The support cast varies from good to great: Butler’s Aufidius and Jessica Chastain’s Virgilia pass muster while Vanessa Redgrave nearly steals the show as the harpy mother Volumnia. Coriolanus’s relationship with his mother is another significant theme: Volumnia seems more in love with war and blood-letting than the son. Is it possible that Coriolanus was driven to be a soldier to please his mother? If Coriolanus had not had Volumnia as his mum, would he have chosen another career instead and become a more balanced, mature man? Is he the replacement for the husband Volumnia once had? Why does Volumnia live through her son and dominate him so much? What might their relationship say about military men and their mothers? Many apparently patriarchal and macho societies throughout the world are distinguished by deep relationships between sons and their mothers: Japan, Saudi Arabia and parts of Latin America are such societies. It is known that ancient Spartan men were extremely close to their mothers who supposedly told their sons that if they went to war, they should either come back totally victorious or return dead on their shields; so Sparta is another candidate society albeit a past one. Fortunately Redgrave plays Volumnia in a way that demonstrates the woman’s deranged nature without making her look camp.
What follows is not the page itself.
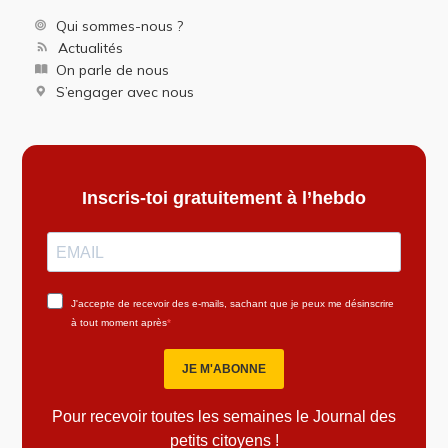
Qui sommes-nous ?
Actualités
On parle de nous
S’engager avec nous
I have some misgivings about the film’s time and place for “Coriolanus”: the period of Yugoslavia’s break-up and the war that raged across Bosnia-Herzegovina, Kosovo and Serbia generated so much misinformation, propaganda and lies about what really happened there that film-makers who want to make films in that setting are treading in a dangerous mine-field of assumptions and expectations that can easily blow apart. As seems to be the practice with modern-day Shakespearean adaptations, emphasis is placed on the news media channel Fidelis TV (ha!) as a character in itself, relaying urgent news (and spreading propaganda) about Coriolanus and his doings, and helping to damn Coriolanus in the eyes and ears of Romans. The two tribunes Brutus and Sicinius are shown co-operating with two young revolutionary leaders which raises the issue of how much radical youth movements are actually manipulated by cynical politicians; with knowledge that the Washington-based National Endowment for Democracy has been abetting so-called “progressive” or “liberal” groups in countries as varied as Serbia in the 1990s, Ukraine, Gruziya (Georgia), Iran during the 2009 Presidential elections, Egypt and Libya in 2011, and Syria in 2012, I consider this issue a very pertinent one indeed.
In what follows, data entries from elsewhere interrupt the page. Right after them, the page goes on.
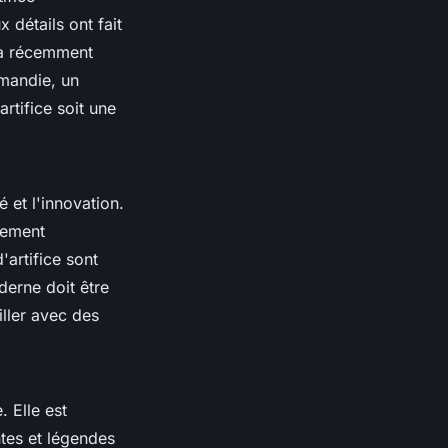
 détails ont fait
l a récemment
mandie, un
rtifice soit une
é et l'innovation.
lement
artifice sont
erne doit être
iller avec des
 Elle est
ntes et légendes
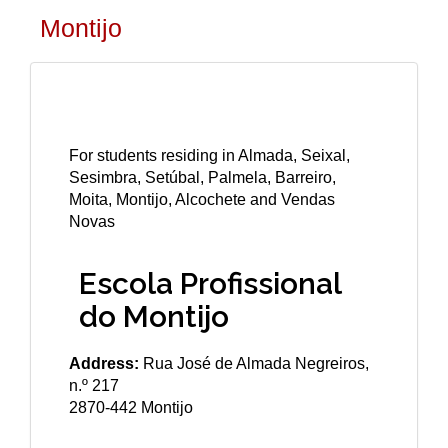
Montijo
For students residing in Almada, Seixal,
Sesimbra, Setúbal, Palmela, Barreiro,
Moita, Montijo, Alcochete and Vendas
Novas
Escola Profissional
do Montijo
Address:
Rua José de Almada Negreiros,
n.º 217
2870-442 Montijo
Not all of Shakespeare’s original play made it into the film and I rather think the film does itself a disservice by omitting Aufidius’s final speech when he realises that he has lost his soul brother. Overall the film does a very good job recreating the martial spirit and ambience of the original play and treating some if not all its themes: the class divide, crowd psychology and how people can be manipulated, the issue of public reputation versus the private reality, gender roles and expectations, and the place of an individual in a changing society whose expectations of him / her shift permanently and for which s/he may be ill-equipped to meet.